Here's the abstract to our just-submitted draft paper, "Counterfactual thinking as a strategy for engaging with desirable futures":

Given that the world’s multiple crises take place elsewhere and elsewhen (e.g. not right here and not right now), it is hard to engage with them and go from knowledge to action. We become paralyzed – think of a rabbit caught in the headlights – when it comes to formulating radical alternatives. It is painful for all of us - albeit to varying degrees - to step away from our own comfort and formulate, willingly accept and mentally inhabit low carbon practices and lifestyles. How can we break away from practicalities such as norms, politics, professional roles and built infrastructure, which limit our thinking and prevent us from discovering futures that are not merely extensions and timid variations of business as usual?

In this paper we describe how we have developed a workshop methodology, using counterfactual scenarios of low carbon societies. This methodology is promising for concretizing and bringing urgently needed societal transitions closer to people and their communities. By collaboratively imagining an alternative, more desirable present – a sustainable society that could have been – workshop participants are freed from practical aspects of modern life and the modern world. Furthermore, the participants also explore what needed to happen in the recent past in order to reach that more desirable present. When brought back from the counterfactual world, the participants are introduced to the notion that what they have formulated is a blueprint for what must actually be done in the decade(s) to come. We have run the workshop in two local settings, and our experience so far is that addressing hard issues as if they have already been fixed in an alternative, more desirable present, and then imagining what we “did” to fix them in the recent past, is liberating and generative of ideas for action.

This is a key paragraph from the Background (about Counterfactual Scenarios) and a compact description of what we have been up to for quite some time:

A central tenet in allohistorical narratives is the establishment of a divergence, a point in time where the world took a different turn (Duncan 2003).
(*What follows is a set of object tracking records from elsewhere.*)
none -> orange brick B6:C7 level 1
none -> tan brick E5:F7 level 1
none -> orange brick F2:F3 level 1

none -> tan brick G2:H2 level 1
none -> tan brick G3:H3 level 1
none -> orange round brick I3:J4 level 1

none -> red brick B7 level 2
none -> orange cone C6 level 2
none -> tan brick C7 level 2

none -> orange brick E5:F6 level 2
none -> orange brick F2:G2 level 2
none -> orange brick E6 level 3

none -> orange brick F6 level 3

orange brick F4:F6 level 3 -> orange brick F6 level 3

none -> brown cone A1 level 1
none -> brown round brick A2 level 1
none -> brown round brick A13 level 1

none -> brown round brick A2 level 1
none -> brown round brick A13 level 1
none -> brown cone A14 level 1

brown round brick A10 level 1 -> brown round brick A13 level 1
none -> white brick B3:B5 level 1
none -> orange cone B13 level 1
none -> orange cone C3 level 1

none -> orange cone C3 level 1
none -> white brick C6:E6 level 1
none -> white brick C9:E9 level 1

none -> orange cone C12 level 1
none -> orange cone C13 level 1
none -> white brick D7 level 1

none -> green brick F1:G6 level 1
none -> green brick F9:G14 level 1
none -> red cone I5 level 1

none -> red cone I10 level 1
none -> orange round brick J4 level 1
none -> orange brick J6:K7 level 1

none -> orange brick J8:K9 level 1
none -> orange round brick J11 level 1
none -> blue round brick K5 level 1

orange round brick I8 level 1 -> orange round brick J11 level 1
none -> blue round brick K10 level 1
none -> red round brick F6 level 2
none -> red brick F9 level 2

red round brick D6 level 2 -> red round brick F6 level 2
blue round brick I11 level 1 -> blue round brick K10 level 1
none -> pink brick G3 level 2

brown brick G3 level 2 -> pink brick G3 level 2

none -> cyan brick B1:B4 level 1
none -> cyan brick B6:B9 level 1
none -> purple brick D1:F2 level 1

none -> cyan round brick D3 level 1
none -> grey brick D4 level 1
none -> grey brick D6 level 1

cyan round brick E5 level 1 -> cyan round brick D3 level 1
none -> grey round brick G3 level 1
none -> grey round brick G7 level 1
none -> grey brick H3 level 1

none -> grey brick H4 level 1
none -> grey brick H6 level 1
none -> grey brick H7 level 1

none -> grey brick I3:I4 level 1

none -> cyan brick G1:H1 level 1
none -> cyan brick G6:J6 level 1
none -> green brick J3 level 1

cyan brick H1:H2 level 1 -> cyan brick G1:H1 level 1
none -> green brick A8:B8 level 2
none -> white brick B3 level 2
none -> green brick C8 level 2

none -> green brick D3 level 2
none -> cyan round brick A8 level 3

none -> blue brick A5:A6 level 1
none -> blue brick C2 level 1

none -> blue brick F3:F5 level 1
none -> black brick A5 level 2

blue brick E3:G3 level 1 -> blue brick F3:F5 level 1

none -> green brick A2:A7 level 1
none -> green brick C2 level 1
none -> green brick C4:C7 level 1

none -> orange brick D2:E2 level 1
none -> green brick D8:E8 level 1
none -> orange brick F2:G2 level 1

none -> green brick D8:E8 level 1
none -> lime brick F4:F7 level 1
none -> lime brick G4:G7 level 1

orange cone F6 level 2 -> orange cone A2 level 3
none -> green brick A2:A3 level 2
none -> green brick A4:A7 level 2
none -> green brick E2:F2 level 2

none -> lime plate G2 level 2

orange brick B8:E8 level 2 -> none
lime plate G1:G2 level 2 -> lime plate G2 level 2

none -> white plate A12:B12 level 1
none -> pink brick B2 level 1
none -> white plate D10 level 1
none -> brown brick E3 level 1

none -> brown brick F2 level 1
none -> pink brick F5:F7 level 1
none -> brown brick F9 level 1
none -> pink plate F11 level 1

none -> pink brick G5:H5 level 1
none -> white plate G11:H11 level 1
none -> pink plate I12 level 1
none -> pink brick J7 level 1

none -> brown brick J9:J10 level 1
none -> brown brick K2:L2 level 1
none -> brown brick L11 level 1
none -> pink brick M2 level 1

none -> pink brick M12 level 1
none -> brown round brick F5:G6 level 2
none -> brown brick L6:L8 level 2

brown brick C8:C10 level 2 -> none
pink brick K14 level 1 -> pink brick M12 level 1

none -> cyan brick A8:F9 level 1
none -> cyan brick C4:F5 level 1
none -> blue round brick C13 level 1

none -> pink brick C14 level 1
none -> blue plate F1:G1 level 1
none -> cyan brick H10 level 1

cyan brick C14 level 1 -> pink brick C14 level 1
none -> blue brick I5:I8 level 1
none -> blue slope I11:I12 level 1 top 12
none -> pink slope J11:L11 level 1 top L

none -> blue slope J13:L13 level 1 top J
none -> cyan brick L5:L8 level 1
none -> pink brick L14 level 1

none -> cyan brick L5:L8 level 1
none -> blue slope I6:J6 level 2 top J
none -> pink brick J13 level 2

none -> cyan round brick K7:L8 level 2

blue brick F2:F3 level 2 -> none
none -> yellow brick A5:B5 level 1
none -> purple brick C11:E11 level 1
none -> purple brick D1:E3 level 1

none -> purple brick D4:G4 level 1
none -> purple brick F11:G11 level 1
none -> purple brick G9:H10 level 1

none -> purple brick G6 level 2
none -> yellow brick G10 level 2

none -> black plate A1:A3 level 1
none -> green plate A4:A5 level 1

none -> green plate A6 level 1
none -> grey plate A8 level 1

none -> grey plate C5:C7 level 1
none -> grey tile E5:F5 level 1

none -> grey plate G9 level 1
After a divergence has been established, the second and larger task is to explore the “timespace cone” (Gilbert & Lambert 2010)) of ripple effects that follow from that divergence. The process of establishing a divergence in the past and then “unconditionally” exploring the ripple effects forward in time is equivalent to “a forecasting exercise that is set in the past”, or, what Bendor et al. (2021) refer to as “recasting”. We are however interested in exploring normative scenarios, much like what is done in backcasting exercises (Wangel 2011) where a future desirable goal is posited and the (research) question becomes one of exploring how we can steer or veer away from business as usual in order to reach that more-desirable future. The equivalent counterfactual/allohistorical version of a backcasting exercises is to posit a more-desirable alternative present (of for example a more sustainable Sweden of 2022) and work our way backwards to a point of divergence in the past from which we chose a better path - a path that led to a more-desirable present. This is what Bendor et al. (2021) refer to as “pastcasting”, e.g. a backcasting exercise that is set in the past and that ends up in the present (albeit an alternative more-desirable present).

Here is a key paragraph from the Method section of the paper:

The process of developing the workshop format can be divided into three phases, or “loops”. In the first loop, we gathered initial knowledge and used this knowledge to create a prototype workshop format. The second loop involved testing and developing the prototype workshop format. In the third loop, we have held the workshop multiple times in its intended context (e.g. with local participants in different parts of Sweden). We describe the three loops below as well as outcomes of the third loop and of running a number of workshops in different parts of Sweden. The work process has been extensively documented mainly through a collaborative research diary that we revisited and drew from when we wrote this paper.